[Material from a data collection]

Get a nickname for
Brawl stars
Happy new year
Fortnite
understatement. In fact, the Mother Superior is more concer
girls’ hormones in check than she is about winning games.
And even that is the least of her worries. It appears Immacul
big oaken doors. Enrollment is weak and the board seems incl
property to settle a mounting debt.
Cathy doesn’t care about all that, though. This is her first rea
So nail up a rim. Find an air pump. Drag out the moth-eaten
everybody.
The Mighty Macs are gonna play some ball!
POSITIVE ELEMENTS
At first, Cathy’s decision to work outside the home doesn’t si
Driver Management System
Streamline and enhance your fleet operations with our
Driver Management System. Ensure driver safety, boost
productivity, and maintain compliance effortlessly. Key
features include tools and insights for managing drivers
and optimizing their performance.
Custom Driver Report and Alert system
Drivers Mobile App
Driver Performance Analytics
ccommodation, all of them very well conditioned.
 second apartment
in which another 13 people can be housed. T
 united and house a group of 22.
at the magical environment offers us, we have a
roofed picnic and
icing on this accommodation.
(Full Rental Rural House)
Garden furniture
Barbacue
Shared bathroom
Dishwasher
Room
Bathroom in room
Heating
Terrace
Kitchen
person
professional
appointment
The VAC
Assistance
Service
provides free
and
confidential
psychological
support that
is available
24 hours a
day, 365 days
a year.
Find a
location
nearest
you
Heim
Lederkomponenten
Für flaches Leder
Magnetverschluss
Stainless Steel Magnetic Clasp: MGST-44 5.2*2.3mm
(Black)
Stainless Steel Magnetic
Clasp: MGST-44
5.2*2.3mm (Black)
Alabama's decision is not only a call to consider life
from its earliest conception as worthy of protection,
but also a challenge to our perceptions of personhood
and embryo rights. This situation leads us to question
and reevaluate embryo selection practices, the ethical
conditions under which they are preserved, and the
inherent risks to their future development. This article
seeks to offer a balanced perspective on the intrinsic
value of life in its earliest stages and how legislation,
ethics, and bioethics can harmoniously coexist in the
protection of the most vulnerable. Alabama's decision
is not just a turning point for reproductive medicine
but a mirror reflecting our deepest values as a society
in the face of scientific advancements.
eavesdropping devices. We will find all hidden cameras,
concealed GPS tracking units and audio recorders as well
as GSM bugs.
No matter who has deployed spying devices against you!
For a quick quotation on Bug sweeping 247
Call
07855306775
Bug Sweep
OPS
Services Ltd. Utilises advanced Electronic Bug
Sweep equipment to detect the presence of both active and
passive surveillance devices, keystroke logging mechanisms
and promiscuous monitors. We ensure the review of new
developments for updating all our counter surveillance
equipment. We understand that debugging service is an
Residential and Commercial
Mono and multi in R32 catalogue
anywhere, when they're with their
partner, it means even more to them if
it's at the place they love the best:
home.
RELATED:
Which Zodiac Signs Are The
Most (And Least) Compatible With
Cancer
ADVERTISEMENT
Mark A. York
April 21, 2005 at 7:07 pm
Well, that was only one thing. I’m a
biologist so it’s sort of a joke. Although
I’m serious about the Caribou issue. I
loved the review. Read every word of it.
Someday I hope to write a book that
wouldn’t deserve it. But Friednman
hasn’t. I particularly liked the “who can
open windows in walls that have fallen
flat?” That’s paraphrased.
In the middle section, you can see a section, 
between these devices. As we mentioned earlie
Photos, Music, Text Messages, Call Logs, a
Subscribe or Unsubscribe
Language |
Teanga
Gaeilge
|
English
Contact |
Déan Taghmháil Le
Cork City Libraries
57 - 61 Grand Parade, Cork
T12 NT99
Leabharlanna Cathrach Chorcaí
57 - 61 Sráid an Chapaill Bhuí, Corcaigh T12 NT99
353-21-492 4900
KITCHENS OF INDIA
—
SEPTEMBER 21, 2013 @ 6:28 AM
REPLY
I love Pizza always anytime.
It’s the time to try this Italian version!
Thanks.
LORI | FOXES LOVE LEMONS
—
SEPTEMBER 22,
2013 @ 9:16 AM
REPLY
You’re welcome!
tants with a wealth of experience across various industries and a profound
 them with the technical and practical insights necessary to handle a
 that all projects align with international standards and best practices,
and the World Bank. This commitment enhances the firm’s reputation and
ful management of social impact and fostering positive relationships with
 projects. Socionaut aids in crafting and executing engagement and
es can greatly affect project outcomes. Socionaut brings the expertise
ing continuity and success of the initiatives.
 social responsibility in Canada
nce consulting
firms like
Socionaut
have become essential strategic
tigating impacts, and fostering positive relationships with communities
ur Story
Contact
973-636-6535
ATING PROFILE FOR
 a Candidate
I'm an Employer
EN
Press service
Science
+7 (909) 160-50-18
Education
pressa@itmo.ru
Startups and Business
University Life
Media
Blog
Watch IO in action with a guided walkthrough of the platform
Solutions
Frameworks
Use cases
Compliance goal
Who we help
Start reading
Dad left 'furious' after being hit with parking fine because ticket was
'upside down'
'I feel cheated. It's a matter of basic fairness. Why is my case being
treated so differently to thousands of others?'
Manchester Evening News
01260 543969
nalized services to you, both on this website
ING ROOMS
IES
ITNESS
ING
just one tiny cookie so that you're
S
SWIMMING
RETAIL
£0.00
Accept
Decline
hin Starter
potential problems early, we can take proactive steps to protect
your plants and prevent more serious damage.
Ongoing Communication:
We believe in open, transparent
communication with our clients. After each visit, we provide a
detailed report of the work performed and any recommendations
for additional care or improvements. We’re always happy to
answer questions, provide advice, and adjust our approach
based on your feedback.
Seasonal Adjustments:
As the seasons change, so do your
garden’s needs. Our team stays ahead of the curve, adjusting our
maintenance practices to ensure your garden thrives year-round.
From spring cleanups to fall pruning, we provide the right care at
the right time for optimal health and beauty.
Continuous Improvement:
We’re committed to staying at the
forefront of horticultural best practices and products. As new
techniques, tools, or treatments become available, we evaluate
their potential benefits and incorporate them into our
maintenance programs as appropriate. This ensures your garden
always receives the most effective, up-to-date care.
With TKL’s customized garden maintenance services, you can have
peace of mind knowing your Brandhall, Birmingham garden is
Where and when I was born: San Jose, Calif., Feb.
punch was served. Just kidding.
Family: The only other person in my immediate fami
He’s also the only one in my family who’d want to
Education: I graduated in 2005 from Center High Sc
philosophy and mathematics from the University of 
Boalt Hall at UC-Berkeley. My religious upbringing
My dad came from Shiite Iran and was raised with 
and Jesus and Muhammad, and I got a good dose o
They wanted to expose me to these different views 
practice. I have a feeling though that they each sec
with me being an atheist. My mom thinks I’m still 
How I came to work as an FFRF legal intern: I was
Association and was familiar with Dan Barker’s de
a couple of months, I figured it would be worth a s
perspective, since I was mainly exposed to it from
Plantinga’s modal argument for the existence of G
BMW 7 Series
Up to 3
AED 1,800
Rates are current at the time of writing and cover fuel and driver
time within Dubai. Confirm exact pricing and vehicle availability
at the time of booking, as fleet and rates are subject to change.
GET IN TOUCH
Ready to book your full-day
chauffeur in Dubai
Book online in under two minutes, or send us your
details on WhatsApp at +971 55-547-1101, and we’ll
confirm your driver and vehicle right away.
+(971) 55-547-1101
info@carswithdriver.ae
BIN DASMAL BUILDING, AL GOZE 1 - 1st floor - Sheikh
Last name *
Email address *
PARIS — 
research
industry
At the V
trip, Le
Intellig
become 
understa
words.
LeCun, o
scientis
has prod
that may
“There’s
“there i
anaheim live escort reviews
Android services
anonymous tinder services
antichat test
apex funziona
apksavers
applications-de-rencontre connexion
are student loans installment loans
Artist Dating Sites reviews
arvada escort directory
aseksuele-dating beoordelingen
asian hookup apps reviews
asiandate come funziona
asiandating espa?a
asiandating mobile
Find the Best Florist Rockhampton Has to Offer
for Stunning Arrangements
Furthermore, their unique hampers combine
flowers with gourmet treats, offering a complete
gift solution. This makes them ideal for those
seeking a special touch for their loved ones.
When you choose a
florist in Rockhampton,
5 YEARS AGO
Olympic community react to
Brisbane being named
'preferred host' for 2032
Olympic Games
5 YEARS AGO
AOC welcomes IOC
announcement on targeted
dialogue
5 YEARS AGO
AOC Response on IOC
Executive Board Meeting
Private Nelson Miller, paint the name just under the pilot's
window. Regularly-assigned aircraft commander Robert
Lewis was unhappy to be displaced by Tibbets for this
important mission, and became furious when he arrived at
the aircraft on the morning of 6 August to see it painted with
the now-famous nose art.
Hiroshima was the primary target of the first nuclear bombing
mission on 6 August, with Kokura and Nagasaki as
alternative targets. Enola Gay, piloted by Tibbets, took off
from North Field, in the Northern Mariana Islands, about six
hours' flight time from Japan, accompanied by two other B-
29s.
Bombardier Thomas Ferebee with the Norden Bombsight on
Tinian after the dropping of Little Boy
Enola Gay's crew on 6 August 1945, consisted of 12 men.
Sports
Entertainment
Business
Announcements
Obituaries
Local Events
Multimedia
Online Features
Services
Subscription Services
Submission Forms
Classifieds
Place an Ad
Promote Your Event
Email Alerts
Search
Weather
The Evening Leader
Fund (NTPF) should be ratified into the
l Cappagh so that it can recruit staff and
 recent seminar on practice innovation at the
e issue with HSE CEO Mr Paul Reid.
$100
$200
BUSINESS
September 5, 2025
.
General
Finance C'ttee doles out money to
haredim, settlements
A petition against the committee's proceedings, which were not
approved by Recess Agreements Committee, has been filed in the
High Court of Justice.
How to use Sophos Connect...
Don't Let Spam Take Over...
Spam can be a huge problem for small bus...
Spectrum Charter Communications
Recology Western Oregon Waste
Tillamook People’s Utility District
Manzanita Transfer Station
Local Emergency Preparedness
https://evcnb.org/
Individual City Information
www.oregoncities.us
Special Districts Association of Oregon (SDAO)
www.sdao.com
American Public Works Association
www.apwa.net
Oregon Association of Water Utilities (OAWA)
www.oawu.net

→ What needs to be done
Please format the material as a Markdown table with the columns "No." and "Text," giving each line a row number and leaving out blank lines. Cover only the lines from the start of the material through the line containing "property to settle a mounting debt.".

→ Reply to the task
| No. | Text |
|---|---|
| 1 | Get a nickname for |
| 2 | Brawl stars |
| 3 | Happy new year |
| 4 | Fortnite |
| 5 | understatement. In fact, the Mother Superior is more concer |
| 6 | girls’ hormones in check than she is about winning games. |
| 7 | And even that is the least of her worries. It appears Immacul |
| 8 | big oaken doors. Enrollment is weak and the board seems incl |
| 9 | property to settle a mounting debt. |